Goldene Regeln für richtiges Loben

Das Lob nimmt also eine wichtige Rolle in unserem Arbeitsleben ein. Leider gibt es zahlreiche Chefs, denen das Loben sehr schwer fällt. Damit Sie als Franchisegeber und Franchisenehmer nicht zu dieser Gruppe an Führungskräften gehören, möchten wir Ihnen heute ein paar Tipps an die Hand geben, damit Sie Lob richtig in Ihrem Franchise-Unternehmen platzieren können!

  • Loben Sie ehrlich!

Wie bereits angemerkt ist ein ehrlich gemeintes Lob essentiell. Setzen Sie das Lob daher niemals nur als Mittel zum Zweck ein und verteilen Sie kein unaufrichtiges Lob! Ob Sie es glauben oder nicht: Aber zahlreiche Mitarbeiter haben ein Gespür dafür, ob es ehrlich gemeint ist oder ob es sich lediglich um ein taktisches Lob handelt.

  • Loben Sie persönlich!

Äußern Sie Lob immer persönlich. Hier kann es hilfreich sein, das Gespräch mit dem Mitarbeiter zu suchen, da Vielen öffentliches Lob peinlich ist und sich zudem nachträglich auf die Teamdynamik auswirken kann. Andere Mitarbeiter können daraufhin eingeschnappt reagieren, da sie nicht auch persönlich ausgezeichnet wurden. Wenn Sie das Lob persönlich mitteilen, hat dies beim Adressaten direkt einen viel höheren Wert!

  • Loben Sie konkret!

Es ist hilfreich, eine konkrete Leistung oder aber ein bestimmtes Verhalten zu loben. Anstatt, dass Sie einfach nur sagen: „Frau Schmidt, das haben Sie mal wieder top gemacht“ könnte es hilfreich sein, Ihr Lob stärker zu konkretisieren. Was war gut? Warum sind Sie so begeistert? „Einsame Spitze, wie Sie den neuen Kunden für uns gewinnen konnten!“ – so weiß der Mitarbeiter direkt Bescheid.
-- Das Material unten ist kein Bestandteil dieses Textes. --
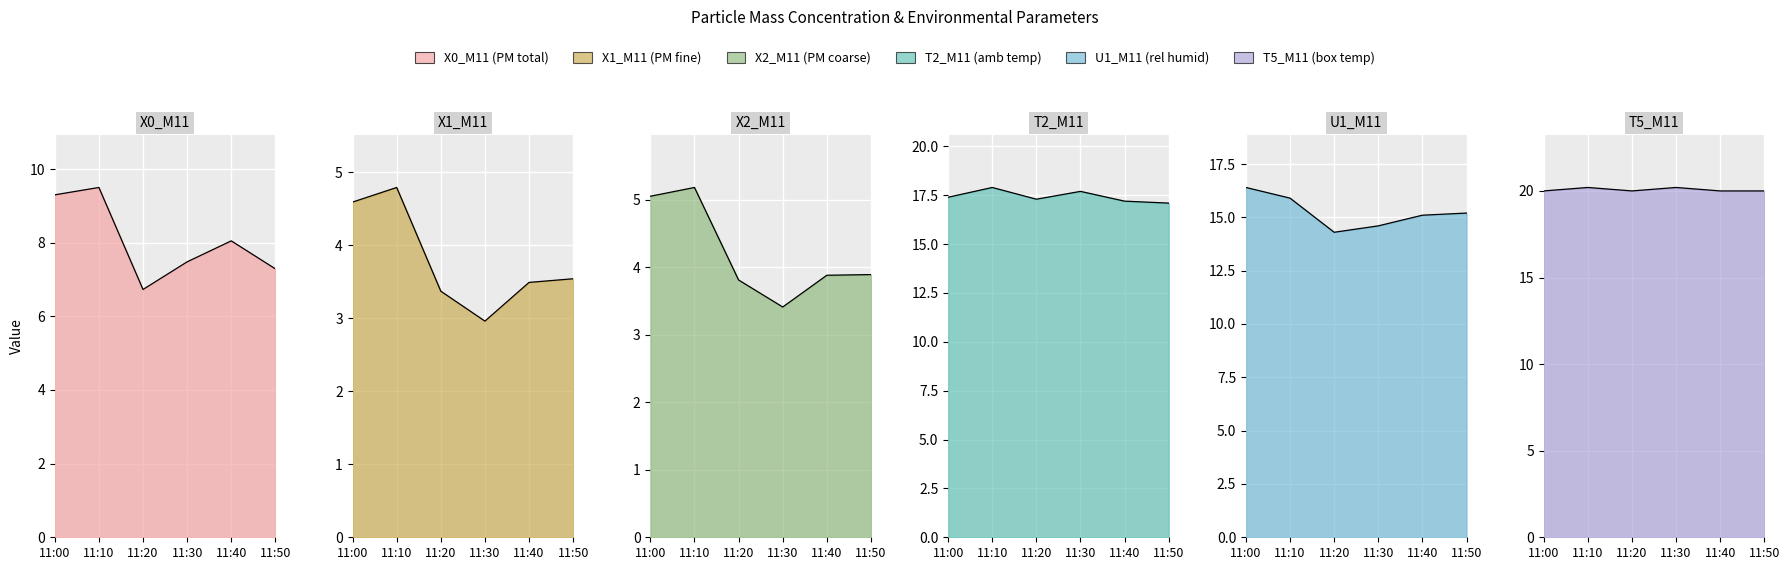

What is the difference between the T2_M11 (amb temp) values at 11:10 and 11:30?

0.2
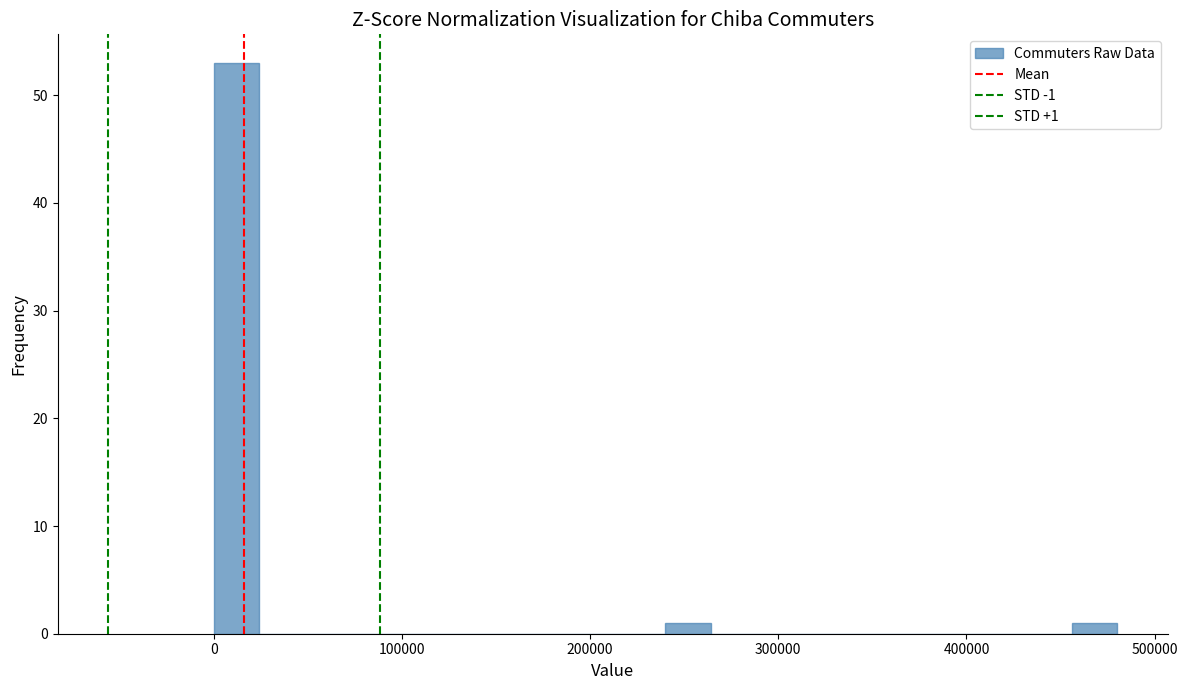

Read against the x-axis, roughly where is the centre of the tallest bar?

10000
  • Loben Sie nicht nur Leistungen!

Abgesehen von den Leistungen der einzelnen Mitarbeiter, können Sie auch das Verhalten loben. Auch der Einsatz oder Geduld eines Mitarbeiters sollten belohnt werden. Das ist daher so wichtig, da Sie so als Führungskraft ein sicheres und angstfreies Arbeitsumfeld schaffen, in dem sich Ihre Mitarbeiter wohl fühlen. Schließlich ist es okay, wenn auch mal etwas schief läuft, wichtiger ist es, den Einsatz des Mitarbeiters positiv zu bewerten.

  • Loben Sie auch Teilerfolge!

Gefällt Ihnen die Verhaltensweise Ihrer Mitarbeiter, so sollten Sie es diesen mitteilen. Erwähnen Sie all die Dinge, die Ihnen besonders positiv aufgefallen sind. Wichtig ist außerdem, dass das Lob zeitnah geäußert wird, da es sonst so wirkt, als wäre Ihnen die gute Leistung gar nicht direkt aufgefallen. Gerade auch das Loben von Teilerfolgen kann hier ein sehr effektives Mittel sein, um das Team hoch motiviert zum Abschluss eines Projektes zu bringen.